Er ging mit einem der beiden Körbchen in die große Küche des Statthalterhauses, wo die alte Köchin Anguriel gerade das Herdfeuer anschürte.
„Anguriel, hast du zufällig gekochte Eier da?“ fragte Boromir laut.
Die  Köchin zuckte erschrocken zusammen und drehte sich um.
„Wie kannst du eine alte Frau so erschrecken, Junge?“  beschwerte sie sich.
Doch dann wurde ihr Blick mild, als sie Boromirs verzweifeltes Gesicht sah.
„Ich habe von gestern noch ein paar gekochte Eier übrig“, meinte sie schließlich wohlwollend. „Was willst du damit machen – ein Picknick?“
„Nein, ich will ein Osternest für meinen Bruder basteln“,  erklärte Boromir hastig.
„Dann musst du aber auch die Eier färben“, sagte Anguriel hilfsbereit.

Mit Hilfe von Spinat- und Rote Beete-Saft half sie dem Jungen, die Eier einzufärben. Boromir strahlte , als er die frischgefärbten Eier ins Nest legen konnte.
„Vielen Dank, Anguriel!“ rief er und verließ rasch die Küche.

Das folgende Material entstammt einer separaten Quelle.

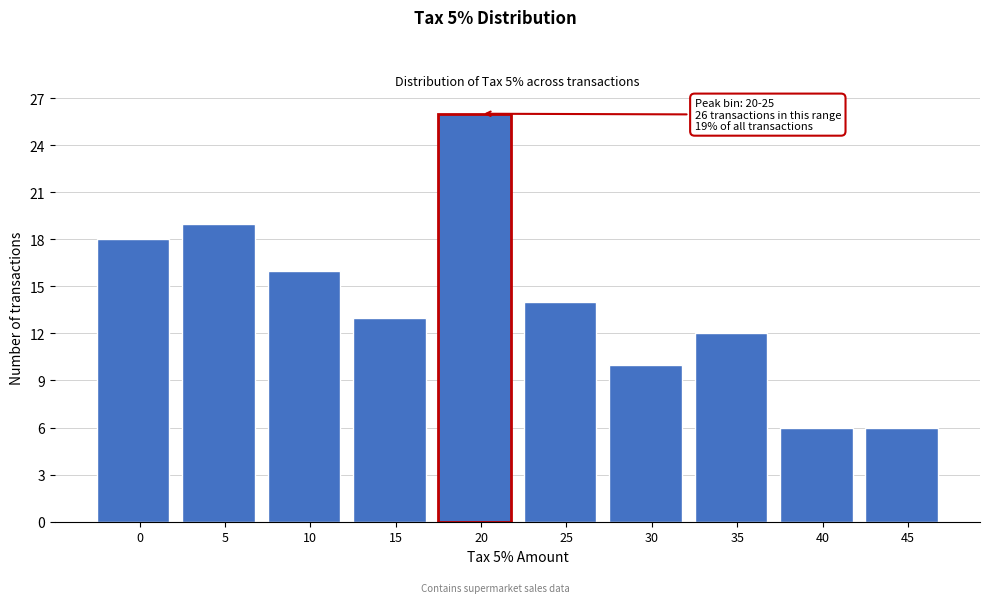

Reading left to right, transcribe all the data shown in this chart.

0=18	5=19	10=16	15=13	20=26	25=14	30=10	35=12	40=6	45=6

Es war höchste Zeit, das Osternest für Faramir zu verstecken. Auf dem Weg in den Garten fiel Boromir noch etwas wichtiges ein: In das Osternest gehörte unbedingt noch ein kleines Spielzeug. Auf schnellstem Wege begab sich der große Junge in sein Zimmer. Unter seinen Spielsachen befand sich ein kleiner Drache, aus Holz geschnitzt. Der gefiel Faramir so sehr. Boromir schnappte sich den Drachen und legte ihn in Faramirs Osternest. Dann lief er in den Garten und versteckte das Nest unter einem Gebüsch. Als er in das Haus zurückkam, hörte er auch schon, dass Faramir erwacht war. Der kleine Junge kam verschlafen die Treppe hinunter.
„Ich muß mal nachsehen,  ob der Osterhase schon da war“, murmelte er lächelnd.
„Ja, dann guck mal in den Garten“, sagte Boromir breitgrinsend und wischte sich verstohlen den Schweiß von der Stirn.
Schon bald konnte er seinen kleinen Bruder jubeln hören.
„Was für ein wunderschönes Nest!“ schrie der Kleine freudig. „Und sogar ein Drachen ist darin, der aussieht wie deiner!“
Boromir war glücklich, dass seine Überraschung für Faramir gelungen war.  Das war viel schöner, als selbst ein Osternest zu bekommen.